Eine Person für die zweite Reihe? Nein, das wollte Caroline Wahl nie sein. Sie sei durchaus bereit, eines Tages den Deutschen Buchpreis zu bekommen, verkündete die junge Autorin selbstbewusst. Das war vor zwei Jahren, kaum hatte sie ihr Debüt »22 Bahnen« herausgebracht. Das prompt auf der Bestsellerliste landete und am 4. September sogar in die Kinos kam. Die Fortsetzung »Windstärke 17« schrieb die Geschichte zweier Schwestern, die sich gegenüber ihrer suchtkranken Mutter behaupten und ihren Platz im Leben finden, fort. Nun ist Caroline Wahl für ihren dritten Roman, »Die Assistentin«, von DuMont zu Rowohlt gewechselt und wieder auf Lesetour – auch durch NRW.

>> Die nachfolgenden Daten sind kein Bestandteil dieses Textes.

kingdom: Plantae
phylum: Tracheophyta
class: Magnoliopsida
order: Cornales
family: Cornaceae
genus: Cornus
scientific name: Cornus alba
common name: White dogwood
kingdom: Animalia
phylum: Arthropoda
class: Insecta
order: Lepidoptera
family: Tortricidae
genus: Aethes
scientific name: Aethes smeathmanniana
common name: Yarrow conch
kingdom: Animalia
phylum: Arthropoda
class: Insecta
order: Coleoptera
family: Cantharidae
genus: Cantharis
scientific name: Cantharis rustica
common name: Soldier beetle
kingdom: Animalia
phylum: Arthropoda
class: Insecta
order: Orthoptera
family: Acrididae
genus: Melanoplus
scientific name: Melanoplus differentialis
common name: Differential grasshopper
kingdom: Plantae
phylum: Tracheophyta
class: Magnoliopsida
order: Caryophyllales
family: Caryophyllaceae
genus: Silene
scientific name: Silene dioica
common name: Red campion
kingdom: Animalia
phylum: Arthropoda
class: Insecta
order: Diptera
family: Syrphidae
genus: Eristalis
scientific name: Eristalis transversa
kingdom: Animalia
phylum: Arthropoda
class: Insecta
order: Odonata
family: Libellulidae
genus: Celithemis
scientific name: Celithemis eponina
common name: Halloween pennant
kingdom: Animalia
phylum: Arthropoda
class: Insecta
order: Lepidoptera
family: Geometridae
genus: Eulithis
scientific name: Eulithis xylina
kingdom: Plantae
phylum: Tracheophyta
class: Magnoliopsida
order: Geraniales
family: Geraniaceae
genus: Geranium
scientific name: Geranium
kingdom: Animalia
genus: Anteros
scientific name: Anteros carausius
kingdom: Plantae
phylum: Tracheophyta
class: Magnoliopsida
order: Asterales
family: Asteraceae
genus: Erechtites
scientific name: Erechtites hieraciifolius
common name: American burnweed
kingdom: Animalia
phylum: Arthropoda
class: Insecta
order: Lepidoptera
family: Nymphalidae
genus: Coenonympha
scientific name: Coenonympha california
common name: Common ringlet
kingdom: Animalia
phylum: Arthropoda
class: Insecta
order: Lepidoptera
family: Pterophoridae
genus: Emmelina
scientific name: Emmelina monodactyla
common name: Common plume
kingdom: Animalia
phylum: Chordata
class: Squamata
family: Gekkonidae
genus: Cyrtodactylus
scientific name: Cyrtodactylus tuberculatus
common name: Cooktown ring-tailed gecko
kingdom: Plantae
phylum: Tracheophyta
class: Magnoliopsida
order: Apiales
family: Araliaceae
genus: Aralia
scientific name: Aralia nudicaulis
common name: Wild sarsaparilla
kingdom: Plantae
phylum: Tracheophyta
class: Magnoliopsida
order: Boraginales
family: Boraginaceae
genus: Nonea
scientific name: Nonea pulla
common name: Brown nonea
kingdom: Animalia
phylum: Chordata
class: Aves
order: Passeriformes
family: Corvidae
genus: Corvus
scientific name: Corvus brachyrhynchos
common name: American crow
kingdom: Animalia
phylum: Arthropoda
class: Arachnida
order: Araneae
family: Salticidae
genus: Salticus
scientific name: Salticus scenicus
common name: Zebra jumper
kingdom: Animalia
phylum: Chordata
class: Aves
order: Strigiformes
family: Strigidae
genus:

Dass »Die Assistentin« Autobiografisches in sich trägt, ist nicht unwahrscheinlich – vor ihrem Durchbruch als Autorin hatte sie selbst (unglücklich) in der Verlagsbranche gearbeitet. Nun erzählt sie manch Erlebtes in ihrem dritten Buch nach und wohl auch weiter: Nach dem Studium startet die junge Charlotte in einem Münchner Buchverlag – und opfert für ihren herrischen Chef ihre Gesundheit, eine Liebe und ein Stück weit auch sich selbst. Allerdings sei, so heißt es in der Ankündigung, die »Assistentin« keine Opfergeschichte, im Gegenteil – etwas anderes wäre von der wunderbar geradlinigen Caroline Wahl auch nicht zu erwarten gewesen.